— Start of PASSAGE TO READ —

Ambiguity between Character properties and Foundation's CharacterSet

john-mueller · November 19, 2019, 3:48pm

I recently encountered counter-intuitive behavior regarding whitespace checking. I changed CharacterSet.whitespaces.contains(scalar) to scalar.isWhitespace, and immediately started failing unit tests.

An hour later, the reason was clear. Apple's documentation states the following about CharacterSet.whitespaces:

Returns a character set containing the characters in Unicode General Category Zs and CHARACTER TABULATION (U+0009).

On the other hand, the implementation of the .isWhitespace property on Unicode.Scalar (and, by extension, Character) states:

This property is true for scalars that are spaces, separator characters, and other control characters that should be treated as whitespace for the purposes of parsing text elements.

This property corresponds to the "White_Space" property in the Unicode Standard.

That basically boils down to .isWhitespace returning true for various line separation characters in addition to spacing, although it returns false for 'ZERO WIDTH SPACE' (U+200B), whereas CharacterSet.whitespaces returns true.

Note, both properties are working as defined. However, the difference in behavior is non-intuitive, and now I find myself double-guessing whether I know exactly what corner case behavior I might be missing when I use Character properties vs. CharacterSet. This seems like the opposite of what we would want for a clearly named property in the standard library. In other words, should I have to go digging into the Unicode spec manual to understand why switching from CharacterSet.whitespaces.contains(scalar) to scalar.isWhitespace breaks my code?

So what can be done? Either definition of whitespace is justifiable, but is there any chance of standardizing on one definition, given that either would be a breaking change (at least as far as I can tell)? I suppose this is also complicated by Foundation being an Apple thing, as opposed to a Swift thing. Barring an actual change, how could we make the fact that a diffence exists between these two definitions more obvious to new users of Swift?

xwu · November 19, 2019, 4:18pm

We need to document the difference for both APIs; I think it’s fair to consider the lack of such caveats in the documentation to be a bug. Also, it would probably be important to mention in the documentation the degree to which the behavior of UnicodeScalar APIs could change with future versions of Unicode.

It’s not just that Foundation and the standard library are distinct and that one is a closed-source library owned by Apple. It’s also that CharacterSet and Unicode.Scalar were designed at very different times in the evolution of Unicode. It’s obviously problematic to change the behavior of longstanding APIs, but on the other hand, new APIs shouldn’t be constrained forever to reflect Unicode at the time Foundation adopted certain definitions.

QuinceyMorris · November 19, 2019, 5:30pm

Piling on to what @xwu said:

CharacterSet is really NSCharacterSet underneath, and is related to NSString rather than String. For that reason, it is "really" about what NSString counts as characters, namely UTF-16 code units. [Note: code units, not even code points aka scalars.] Swift does try to paper over the differences, but it can't always succeed.

— End of PASSAGE TO READ —

TO BE DONE:
1. Extract from the whitespace thread, word for word, the passage starting with "I recently encountered" and going on through "the Unicode Standard.".
2. Extend the whitespace thread, picking up directly after its last sentence.
The material placed after the whitespace thread is not needed.

— Start of RECORDED INFORMATION —

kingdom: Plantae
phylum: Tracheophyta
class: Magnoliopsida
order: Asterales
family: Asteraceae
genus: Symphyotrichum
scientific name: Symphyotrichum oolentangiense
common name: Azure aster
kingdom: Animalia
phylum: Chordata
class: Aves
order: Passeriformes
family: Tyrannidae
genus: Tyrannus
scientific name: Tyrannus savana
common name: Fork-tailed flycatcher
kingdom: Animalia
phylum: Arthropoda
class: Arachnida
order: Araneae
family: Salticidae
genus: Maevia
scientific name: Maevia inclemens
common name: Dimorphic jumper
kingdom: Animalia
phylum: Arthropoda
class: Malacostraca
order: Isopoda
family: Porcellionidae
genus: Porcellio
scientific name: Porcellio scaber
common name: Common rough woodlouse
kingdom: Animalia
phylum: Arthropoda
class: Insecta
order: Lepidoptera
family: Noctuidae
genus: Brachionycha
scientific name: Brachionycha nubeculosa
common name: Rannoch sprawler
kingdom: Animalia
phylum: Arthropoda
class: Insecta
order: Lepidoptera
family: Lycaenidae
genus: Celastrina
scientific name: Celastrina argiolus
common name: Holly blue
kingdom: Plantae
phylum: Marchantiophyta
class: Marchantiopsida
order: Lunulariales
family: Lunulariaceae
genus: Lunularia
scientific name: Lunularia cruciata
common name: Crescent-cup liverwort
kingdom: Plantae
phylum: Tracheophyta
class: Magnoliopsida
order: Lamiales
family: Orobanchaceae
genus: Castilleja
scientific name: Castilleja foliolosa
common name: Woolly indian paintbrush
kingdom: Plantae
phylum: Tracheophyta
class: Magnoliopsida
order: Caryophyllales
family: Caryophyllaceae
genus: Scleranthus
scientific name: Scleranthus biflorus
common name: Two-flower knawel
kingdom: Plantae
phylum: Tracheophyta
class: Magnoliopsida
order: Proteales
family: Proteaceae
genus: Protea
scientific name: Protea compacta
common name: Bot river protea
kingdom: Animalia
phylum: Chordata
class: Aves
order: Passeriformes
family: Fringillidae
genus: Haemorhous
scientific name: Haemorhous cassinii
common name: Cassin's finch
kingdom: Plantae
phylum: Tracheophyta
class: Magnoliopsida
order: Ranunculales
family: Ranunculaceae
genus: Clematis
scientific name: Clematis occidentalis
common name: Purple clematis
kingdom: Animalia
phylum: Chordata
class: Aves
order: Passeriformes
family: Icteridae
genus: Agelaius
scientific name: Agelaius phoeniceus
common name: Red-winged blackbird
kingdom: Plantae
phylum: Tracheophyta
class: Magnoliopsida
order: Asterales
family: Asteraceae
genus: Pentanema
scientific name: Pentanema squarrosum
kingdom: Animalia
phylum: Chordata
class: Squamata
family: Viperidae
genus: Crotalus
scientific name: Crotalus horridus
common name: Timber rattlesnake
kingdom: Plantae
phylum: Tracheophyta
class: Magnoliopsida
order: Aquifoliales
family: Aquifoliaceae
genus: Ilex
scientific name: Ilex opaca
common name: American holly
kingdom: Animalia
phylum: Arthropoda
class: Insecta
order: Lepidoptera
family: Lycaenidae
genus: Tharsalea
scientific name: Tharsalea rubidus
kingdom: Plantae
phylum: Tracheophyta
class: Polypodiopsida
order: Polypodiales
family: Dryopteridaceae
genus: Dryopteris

— End of RECORDED INFORMATION —

TASK-BY-TASK OUTPUTS:
1.
I recently encountered counter-intuitive behavior regarding whitespace checking. I changed CharacterSet.whitespaces.contains(scalar) to scalar.isWhitespace, and immediately started failing unit tests.

An hour later, the reason was clear. Apple's documentation states the following about CharacterSet.whitespaces:

Returns a character set containing the characters in Unicode General Category Zs and CHARACTER TABULATION (U+0009).

On the other hand, the implementation of the .isWhitespace property on Unicode.Scalar (and, by extension, Character) states:

This property is true for scalars that are spaces, separator characters, and other control characters that should be treated as whitespace for the purposes of parsing text elements.

This property corresponds to the "White_Space" property in the Unicode Standard.

2.
My advice is to avoid using CharacterSet in Swift at all, except in cases where you don't care that the outcome is somewhat inconsistent. Stick with the spiffy new[-ish] APIs introduced in SE-0211.

SDGGiesbrecht · November 19, 2019, 8:59pm

The documentation definitely deserves improvement.

CharacterSet and NSCharacterSet do semantically contain Unicode scalars, not UTF‐16 code units like NSString.

The differences derive instead from the fact that CharacterSet’s standard sets are the general category values—which are identical to scalar.properties.generalCategory—, whereas isWhitespace refers to White_Space, a separate and unrelated binary property that intersects with several general categories.

It is not a matter of old vs new. The two mean completely different things (albeit with an unfortunate resemblance in the names which begs for confusion).

The Standard Library equivalent for...

CharacterSet.whitespaces.contains(scalar)

...is...

scalar.properties.generalCategory == .spaceSeparator || scalar == "\u{9}"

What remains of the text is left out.